Though the mystery has not yet been solved, the overwhelming attention has led to several promising leads.

Abell tells Yahoo Makers she has just contacted the women who brought the slides to the thrift store. She said they wished to stay out of the limelight and did not have much information on the images, other than they found the slides in the Shenandoah Valley.

“It’s two sisters, I will say that,” Abell tells Makers.

Now that she’s found the people who brought the negatives to the thrift store, Abell is one big step closer to solving the mystery.

image
image

Photos courtesy of  Meagan Abell

Abell believes the photos were taken on a beach in California, after several claims from online followers and a friend overlaid the transparencies on a picture she had taken from a very similar spot that matched “almost perfectly.”

image

Photo courtesy of Meagan Abell

She’s also spoken with expert photographers, including a veteran who is well-known in the local photography community.
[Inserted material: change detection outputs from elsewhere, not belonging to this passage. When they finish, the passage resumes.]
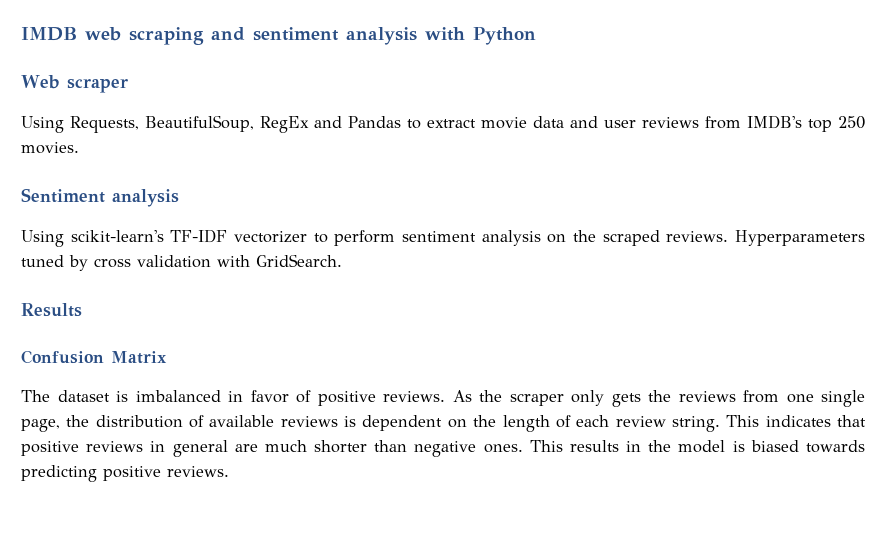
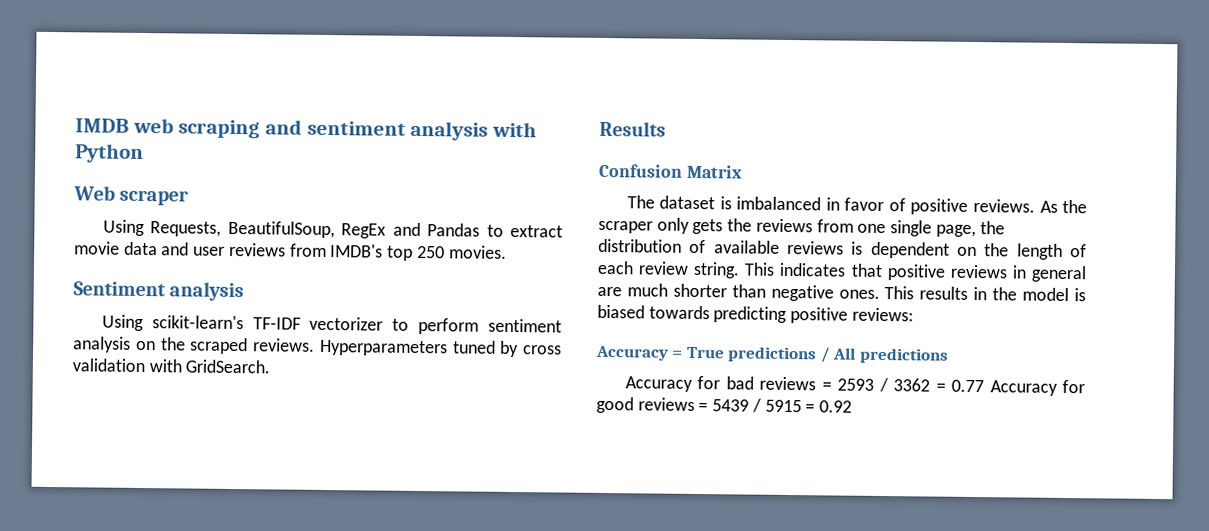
[167,466,229,477] reviews. -> [851,307,914,322] [595,345,949,364] [624,376,1085,396] [596,396,853,414] reviews: // Accuracy = True predictions / All predictions // Accuracy for bad reviews = 2593 / 3362 = 0.77 Accuracy for good reviews = 5439 / 5915 = 0.92

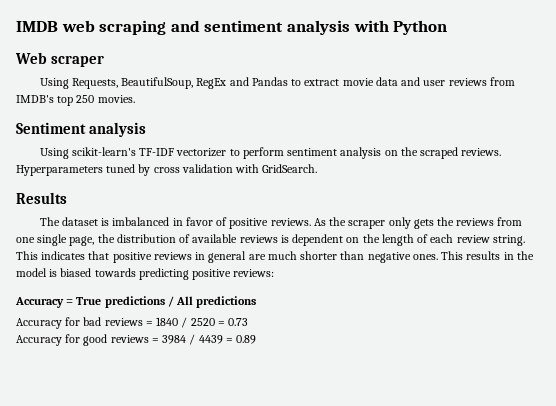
[598,163,743,179] // Confusion Matrix -> (67, 198) none
[837,377,985,393] 2593 / 3362 = 0.77 -> [156,317,249,328] 1840 / 2520 = 0.73 //
[712,398,853,413] 5439 / 5915 = 0.92 -> [162,334,257,345] 3984 / 4439 = 0.89

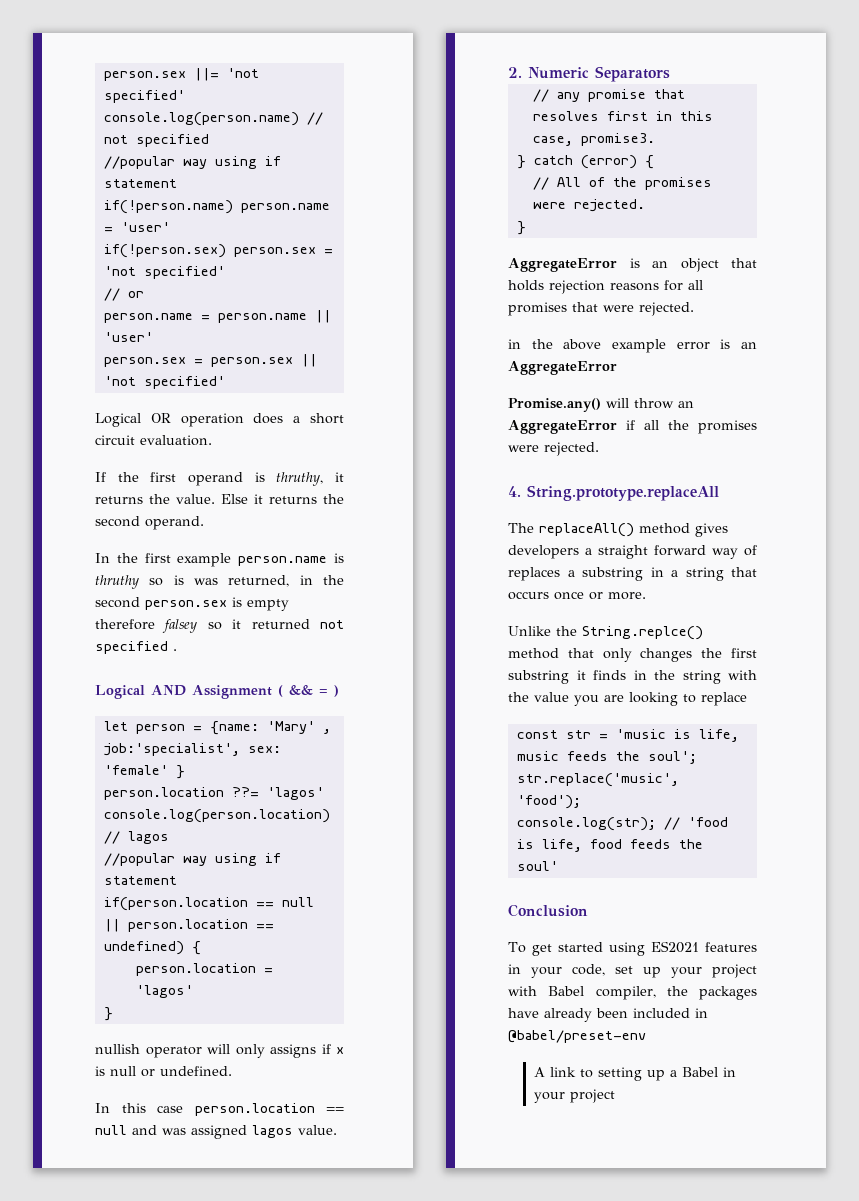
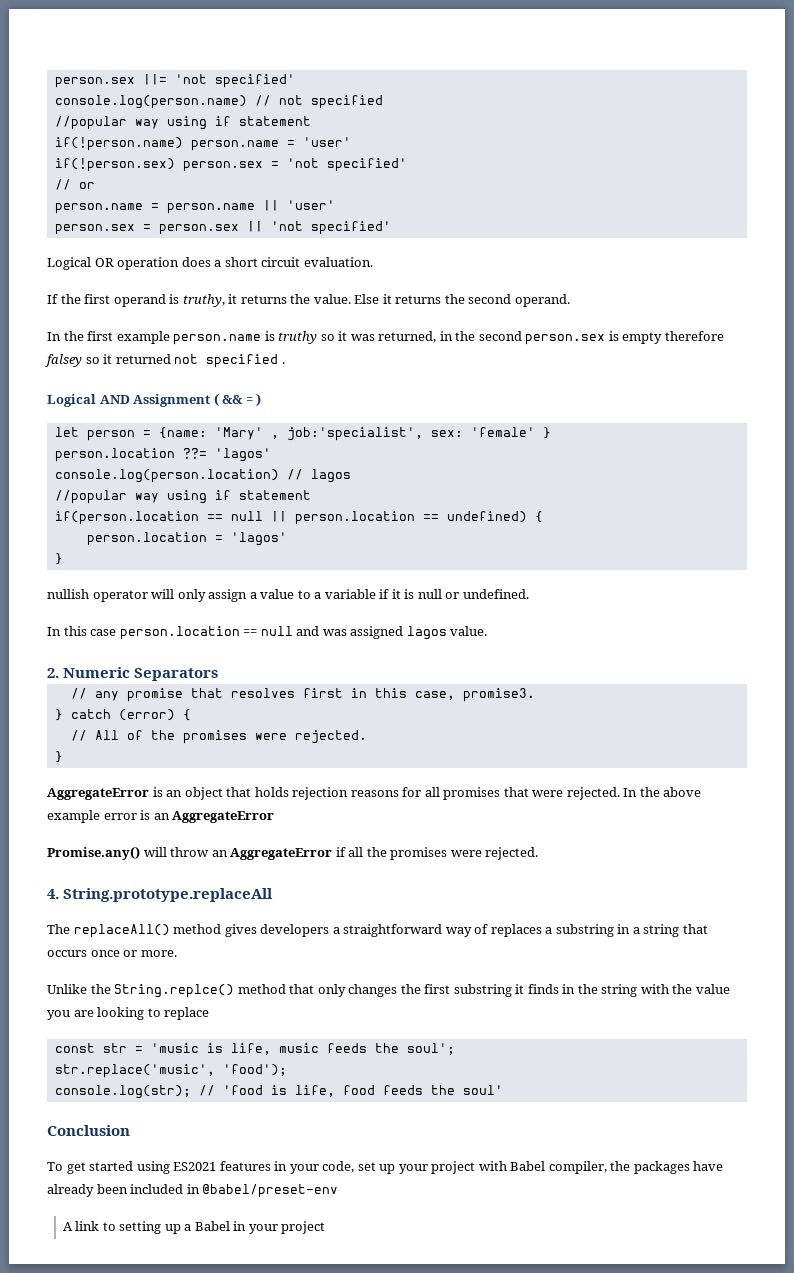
[276,472,324,486] thruthy, -> [182,294,225,307] truthy,
[95,575,184,589] thruthy so is -> [278,331,348,344] truthy so it
[270,1044,344,1058] assigns if x -> [208,589,401,602] assign a value to a variable if it
[508,339,521,349] // in -> [623,788,638,797] In
[598,545,706,559] straight forward -> [343,924,443,937] straightforward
The discussions have led her to believe the photos were taken professionally.

“Because of the style, the photography and the composition as well as the format, it was definitely done by a professional,” she says. “By somebody who was very invested in creating something – not just taking a snapshot.”

image
image

Photos courtesy of Meagan Abell

The photographer is still following leads, and will be posting more photos from the film transparencies once they’re done being processed. Abell says that she couldn’t have done it without Richmond Camera, one of few places that still process medium format photography.

“If nothing else, I just thought I had some cool artwork for my apartment,” she jokes.

We’re just glad she didn’t turn them into a pegboard.